Brasileiros aparecem em várias notícias sobre fraudes cometidas nos Estados Unidos. Em alguns casos, imigrantes são protagonistas de golpes, em outros, são vítimas da má fé de compatriotas.
A notícia de que um paranaense simulou a própria morte para receber seguro de vida nos EUA colocou a comunidade no centro das discussões sobre golpes cometidos por imigrantes.
Na semana passada, Mércio Eliano Barbosa, de 28 anos, foi preso pelo Núcleo de Repressão a Crimes Econômicos (Nurce) da Polícia Civil do Paraná por ter aplicado uma fraude contra a New York Life Insurance, uma das mais importantes seguradoras dos Estados Unidos.
De acordo com a Secretaria de Segurança Pública paranaense, o golpe começou a ser preparado há três anos, quando Barbosa morava com sua esposa nos EUA. Ele teria comprado duas apólices de seguro de vida, num total de US$ 1,6 milhão (R$ 2,70 milhões) e, depois, começou a procurar pelo Orkut alguém que lhe fornecesse um atestado de óbito falso.
O fraudador encontrou o papiloscopista João Alcione Cavalli, que trabalhava no Instituto Médico Legal (IML) de Curitiba. Por R$ 30 mil, Cavalli vendeu o cadáver de um indigente, tirou as impressões digitais de Mércio e pediu que ele indicasse um parente de primeiro grau para fazer o reconhecimento. A tarefa ficou a cargo de Daiana, de 20 anos, irmã de Barbosa, que obteve a liberação para o enterro.
Com o atestado de óbito falso, a mulher de Mércio, que ainda está nos Estados Unidos, acionou o seguro para receber a indenização da New York Life.
O crime que parecia perfeito começou a ser descoberto logo depois. A seguradora nova-iorquina desconfiou da morte de Barbosa por causa do valor da apólice e repassou algumas informações à polícia brasileira. Em três meses de investigação, oficiais chegaram aos fraudadores.
Barbosa e Daiana foram presos no norte do Paraná, juntamente com Cristian Gean José de Andrade, que emprestou seu nome para Mércio fazer o consórcio de um carro no valor de R$ 130 mil.
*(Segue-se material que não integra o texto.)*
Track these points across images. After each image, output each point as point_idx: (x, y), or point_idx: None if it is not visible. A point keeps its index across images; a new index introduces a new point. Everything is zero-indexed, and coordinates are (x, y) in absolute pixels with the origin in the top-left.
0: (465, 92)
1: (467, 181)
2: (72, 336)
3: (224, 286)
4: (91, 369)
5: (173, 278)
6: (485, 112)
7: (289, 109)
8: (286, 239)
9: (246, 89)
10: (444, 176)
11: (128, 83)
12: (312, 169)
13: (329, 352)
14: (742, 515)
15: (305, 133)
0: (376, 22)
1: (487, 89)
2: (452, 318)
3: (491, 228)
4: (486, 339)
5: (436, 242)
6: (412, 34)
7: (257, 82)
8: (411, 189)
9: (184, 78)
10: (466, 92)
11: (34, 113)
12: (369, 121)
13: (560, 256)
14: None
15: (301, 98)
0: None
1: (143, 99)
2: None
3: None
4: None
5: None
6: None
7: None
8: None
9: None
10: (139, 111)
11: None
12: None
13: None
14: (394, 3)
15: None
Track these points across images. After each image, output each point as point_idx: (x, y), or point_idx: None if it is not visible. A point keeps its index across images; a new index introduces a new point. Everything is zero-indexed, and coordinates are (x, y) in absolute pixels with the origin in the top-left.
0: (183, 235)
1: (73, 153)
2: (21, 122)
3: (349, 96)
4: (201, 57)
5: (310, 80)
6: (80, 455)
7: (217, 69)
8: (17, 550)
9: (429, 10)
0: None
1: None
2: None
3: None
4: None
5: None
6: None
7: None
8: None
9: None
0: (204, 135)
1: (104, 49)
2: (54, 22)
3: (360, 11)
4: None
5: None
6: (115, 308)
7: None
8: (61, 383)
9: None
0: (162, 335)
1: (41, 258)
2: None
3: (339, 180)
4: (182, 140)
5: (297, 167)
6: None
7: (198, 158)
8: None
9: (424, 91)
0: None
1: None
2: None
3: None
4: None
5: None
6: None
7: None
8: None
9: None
Os três vão responder por estelionato, falsificação de documento público, falsidade ideológica, corrupção ativa e formação de quadrilha. O funcionário do IML será indiciado por corrupção passiva. A polícia entregará uma cópia de todo o procedimento investigativo à Polícia Federal, para que sejam tomadas as providências legais contra a esposa de Barbosa, que está nos Estados Unidos. Provavelmente ela será extraditada, pois está em situação ilegal no país.
Fora da lei
A lista de fraudes que envolve brasileiros não é pequena. Algumas pessoas cometem delitos contra seguradoras, bancos e, até mesmo, contra compatriotas, por acreditarem que estão protegidos pela ilegalidade. Sem documentos, acham que não serão punidos e poderão voltar ao Brasil a qualquer tempo, caso percebam que a situação está se complicando.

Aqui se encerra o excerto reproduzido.